Bacon was appointed principal government agent for the first American Colonization Society (ACS) expedition to Africa. The US government selected Bacon on the advice of the ACS, who planned to establish a colony on the West coast of Africa. The expedition comprised 86 persons, of whom two-thirds were women.

Bacon chartered the merchantman Elizabeth as a transport and supply ship and used government funds to procure supplies sufficient for 300 men for a year and to hire carpenters and labourers. The expedition boarded the Elizabeth at New York on January 3, 1820, but the ship was confined to the harbour until February 6 by ice. The US Navy sixth-rate Cyane was supposed to escort the Elizabeth but was detained by ice for a further 4 days and did not catch up with the expedition until they reached Africa.

The expedition landed at Sherbro Island, Sierra Leone in March 1820 and established a temporary camp there ahead of procuring a permanent site on the mainland.
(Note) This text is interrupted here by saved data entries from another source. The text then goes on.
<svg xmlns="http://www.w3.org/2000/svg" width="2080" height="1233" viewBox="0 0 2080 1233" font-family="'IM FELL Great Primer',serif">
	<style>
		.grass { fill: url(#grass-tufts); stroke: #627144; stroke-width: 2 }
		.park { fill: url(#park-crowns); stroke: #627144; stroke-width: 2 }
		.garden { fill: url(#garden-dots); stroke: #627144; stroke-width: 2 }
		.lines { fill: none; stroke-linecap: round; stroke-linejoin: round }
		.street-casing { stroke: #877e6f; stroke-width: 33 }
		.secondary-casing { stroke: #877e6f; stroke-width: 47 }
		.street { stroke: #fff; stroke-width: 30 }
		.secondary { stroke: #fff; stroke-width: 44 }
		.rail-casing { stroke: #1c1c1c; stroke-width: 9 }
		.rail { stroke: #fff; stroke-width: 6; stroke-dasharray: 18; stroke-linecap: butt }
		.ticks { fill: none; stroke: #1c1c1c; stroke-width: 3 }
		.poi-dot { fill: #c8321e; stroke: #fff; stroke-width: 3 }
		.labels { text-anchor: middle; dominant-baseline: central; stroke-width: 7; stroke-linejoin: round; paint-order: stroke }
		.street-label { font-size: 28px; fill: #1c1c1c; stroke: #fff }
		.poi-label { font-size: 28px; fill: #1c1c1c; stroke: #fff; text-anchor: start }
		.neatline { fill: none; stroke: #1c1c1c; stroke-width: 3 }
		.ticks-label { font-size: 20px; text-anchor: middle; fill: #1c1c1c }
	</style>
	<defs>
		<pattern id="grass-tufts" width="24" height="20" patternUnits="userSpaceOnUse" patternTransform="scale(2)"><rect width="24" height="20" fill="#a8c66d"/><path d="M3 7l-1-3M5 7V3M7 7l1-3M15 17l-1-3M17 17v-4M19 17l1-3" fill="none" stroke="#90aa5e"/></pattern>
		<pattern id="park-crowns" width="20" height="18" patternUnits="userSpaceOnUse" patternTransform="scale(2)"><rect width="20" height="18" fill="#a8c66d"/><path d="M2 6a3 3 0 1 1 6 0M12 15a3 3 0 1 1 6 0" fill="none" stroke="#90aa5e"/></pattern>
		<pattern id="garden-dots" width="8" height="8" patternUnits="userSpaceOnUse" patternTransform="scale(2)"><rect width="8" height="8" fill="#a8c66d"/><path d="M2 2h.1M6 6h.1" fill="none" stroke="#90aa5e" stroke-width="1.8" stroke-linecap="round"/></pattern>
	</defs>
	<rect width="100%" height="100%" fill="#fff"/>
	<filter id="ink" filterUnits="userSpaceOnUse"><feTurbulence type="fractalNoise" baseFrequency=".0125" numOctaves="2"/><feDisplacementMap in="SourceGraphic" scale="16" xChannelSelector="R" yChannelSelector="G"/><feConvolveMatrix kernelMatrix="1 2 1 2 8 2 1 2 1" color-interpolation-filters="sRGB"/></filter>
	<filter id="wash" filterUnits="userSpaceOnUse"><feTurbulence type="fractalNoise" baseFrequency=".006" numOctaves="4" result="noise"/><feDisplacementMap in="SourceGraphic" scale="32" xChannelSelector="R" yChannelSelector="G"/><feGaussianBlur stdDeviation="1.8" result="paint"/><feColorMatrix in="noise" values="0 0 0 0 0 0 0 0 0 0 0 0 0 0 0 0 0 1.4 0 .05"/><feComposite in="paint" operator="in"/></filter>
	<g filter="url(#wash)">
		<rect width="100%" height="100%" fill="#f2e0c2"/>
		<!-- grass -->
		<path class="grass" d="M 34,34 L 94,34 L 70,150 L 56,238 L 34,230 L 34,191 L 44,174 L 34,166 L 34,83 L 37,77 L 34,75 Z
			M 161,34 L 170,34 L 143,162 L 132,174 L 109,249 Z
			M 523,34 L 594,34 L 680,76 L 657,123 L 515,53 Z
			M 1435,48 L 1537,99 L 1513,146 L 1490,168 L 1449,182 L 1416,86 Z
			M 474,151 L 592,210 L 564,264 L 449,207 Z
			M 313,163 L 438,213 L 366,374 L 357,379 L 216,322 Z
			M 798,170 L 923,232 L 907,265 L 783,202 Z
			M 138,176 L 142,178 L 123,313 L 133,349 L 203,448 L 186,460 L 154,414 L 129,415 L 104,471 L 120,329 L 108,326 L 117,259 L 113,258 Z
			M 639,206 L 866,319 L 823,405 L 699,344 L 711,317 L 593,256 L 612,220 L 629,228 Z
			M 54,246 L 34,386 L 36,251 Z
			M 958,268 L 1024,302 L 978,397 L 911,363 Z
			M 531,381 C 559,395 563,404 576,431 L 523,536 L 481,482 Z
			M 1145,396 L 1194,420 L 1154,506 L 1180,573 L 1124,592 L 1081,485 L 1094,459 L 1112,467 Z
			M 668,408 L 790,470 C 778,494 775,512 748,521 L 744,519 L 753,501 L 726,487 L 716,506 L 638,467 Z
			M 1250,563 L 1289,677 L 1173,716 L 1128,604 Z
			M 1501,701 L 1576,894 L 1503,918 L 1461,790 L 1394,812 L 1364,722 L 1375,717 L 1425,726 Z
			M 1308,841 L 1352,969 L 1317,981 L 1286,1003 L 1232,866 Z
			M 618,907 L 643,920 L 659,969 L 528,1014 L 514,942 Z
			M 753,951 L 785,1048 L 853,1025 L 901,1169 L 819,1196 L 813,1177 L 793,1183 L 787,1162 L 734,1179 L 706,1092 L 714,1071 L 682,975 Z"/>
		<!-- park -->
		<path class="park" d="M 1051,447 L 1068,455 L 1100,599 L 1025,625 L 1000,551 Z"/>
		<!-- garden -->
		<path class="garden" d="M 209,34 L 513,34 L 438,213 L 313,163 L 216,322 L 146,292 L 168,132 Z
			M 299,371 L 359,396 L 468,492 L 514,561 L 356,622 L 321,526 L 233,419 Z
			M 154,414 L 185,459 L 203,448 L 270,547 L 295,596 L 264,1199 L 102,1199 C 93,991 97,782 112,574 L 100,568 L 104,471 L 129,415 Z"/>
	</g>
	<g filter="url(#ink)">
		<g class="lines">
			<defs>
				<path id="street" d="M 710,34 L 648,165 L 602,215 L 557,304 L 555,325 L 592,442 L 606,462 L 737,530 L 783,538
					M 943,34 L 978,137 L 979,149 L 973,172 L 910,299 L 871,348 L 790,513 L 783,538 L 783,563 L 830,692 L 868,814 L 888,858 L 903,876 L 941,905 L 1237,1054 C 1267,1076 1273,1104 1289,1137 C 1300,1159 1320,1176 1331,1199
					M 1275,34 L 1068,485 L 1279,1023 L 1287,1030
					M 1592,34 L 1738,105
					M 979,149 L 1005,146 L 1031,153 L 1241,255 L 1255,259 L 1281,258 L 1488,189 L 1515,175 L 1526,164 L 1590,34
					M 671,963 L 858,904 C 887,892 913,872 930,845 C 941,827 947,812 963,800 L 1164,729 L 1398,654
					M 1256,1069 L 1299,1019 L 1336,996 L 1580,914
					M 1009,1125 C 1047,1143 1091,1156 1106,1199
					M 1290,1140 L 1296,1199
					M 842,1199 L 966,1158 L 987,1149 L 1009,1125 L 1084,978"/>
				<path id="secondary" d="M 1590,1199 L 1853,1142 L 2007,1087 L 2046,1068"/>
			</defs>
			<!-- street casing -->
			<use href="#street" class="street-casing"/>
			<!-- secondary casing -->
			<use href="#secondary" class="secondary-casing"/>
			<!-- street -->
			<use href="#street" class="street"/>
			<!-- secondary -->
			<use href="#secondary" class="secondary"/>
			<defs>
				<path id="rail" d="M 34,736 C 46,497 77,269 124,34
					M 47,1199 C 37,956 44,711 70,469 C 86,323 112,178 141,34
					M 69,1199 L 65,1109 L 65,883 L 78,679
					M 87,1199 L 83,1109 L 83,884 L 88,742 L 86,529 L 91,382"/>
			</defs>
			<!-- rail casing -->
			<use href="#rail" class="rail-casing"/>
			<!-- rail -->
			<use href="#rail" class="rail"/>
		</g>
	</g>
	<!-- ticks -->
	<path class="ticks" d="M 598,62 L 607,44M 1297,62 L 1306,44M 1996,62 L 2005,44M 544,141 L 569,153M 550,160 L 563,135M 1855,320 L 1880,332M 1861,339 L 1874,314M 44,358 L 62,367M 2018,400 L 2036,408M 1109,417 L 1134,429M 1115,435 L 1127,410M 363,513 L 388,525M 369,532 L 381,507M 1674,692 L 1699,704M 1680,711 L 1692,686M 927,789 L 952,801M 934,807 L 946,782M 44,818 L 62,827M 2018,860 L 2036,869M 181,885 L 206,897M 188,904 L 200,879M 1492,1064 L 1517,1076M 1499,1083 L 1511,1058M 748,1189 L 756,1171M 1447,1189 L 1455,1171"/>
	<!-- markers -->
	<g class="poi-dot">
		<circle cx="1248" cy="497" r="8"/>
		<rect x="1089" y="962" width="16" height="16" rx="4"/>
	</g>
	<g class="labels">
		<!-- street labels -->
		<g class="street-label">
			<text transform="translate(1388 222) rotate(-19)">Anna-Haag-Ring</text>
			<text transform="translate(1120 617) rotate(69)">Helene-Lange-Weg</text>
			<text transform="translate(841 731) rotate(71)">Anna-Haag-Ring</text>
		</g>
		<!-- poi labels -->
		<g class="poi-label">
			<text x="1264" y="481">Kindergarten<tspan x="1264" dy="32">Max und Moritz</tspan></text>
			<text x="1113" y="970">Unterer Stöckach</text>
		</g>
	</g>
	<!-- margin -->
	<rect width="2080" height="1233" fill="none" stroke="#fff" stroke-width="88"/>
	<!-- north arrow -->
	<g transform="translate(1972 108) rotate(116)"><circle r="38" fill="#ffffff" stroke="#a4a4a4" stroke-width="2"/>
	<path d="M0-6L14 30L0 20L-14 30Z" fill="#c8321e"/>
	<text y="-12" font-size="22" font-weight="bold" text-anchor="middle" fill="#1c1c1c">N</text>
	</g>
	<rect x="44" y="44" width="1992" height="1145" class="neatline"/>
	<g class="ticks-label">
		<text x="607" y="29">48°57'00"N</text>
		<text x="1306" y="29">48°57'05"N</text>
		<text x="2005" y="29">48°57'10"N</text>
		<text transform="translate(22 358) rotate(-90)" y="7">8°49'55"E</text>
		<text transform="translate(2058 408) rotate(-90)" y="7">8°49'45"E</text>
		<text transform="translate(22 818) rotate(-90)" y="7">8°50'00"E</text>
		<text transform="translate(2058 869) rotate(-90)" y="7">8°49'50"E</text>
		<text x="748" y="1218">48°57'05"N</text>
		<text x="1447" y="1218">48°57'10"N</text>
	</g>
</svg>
Bacon asked the officers of the Cyane to assist with selecting land for the colony and its first lieutenant, Matthew C. Perry, selected a site at Cape Mersurado. However by the time the Cyane returned to Sherbro at the end of April the majority of colonists had died of African fever. The blame for this was laid on the site chosen for the temporary camp which was on marshy ground, surrounded by dense vegetation and whose only water source was brackish.

Bacon became ill too on April 19 and was too sick to make journal entries from the 23rd. On the 28th, a schooner from the Sierra Leone colony visited and two British officials inspected the debilitated settlement. They were asked for aid but refused and would not take Bacon on to their ship. He pursued them in an open boat but the oarsmen could not catch up. They continued on to the Plantain Islands and then spent another day on the water before landing at Cape Shilling where the superintendent of the British station, Captain William Randle, gave him shelter and aid. The fever and exposure to the sun was too severe though and he expired early on the morning of May 2. He was buried at Cape Shilling's church on the same day.

Following the failure of the expedition a second venture was approved by President James Monroe in 1821, for which Bacon's brother Ephraim served as a government agent.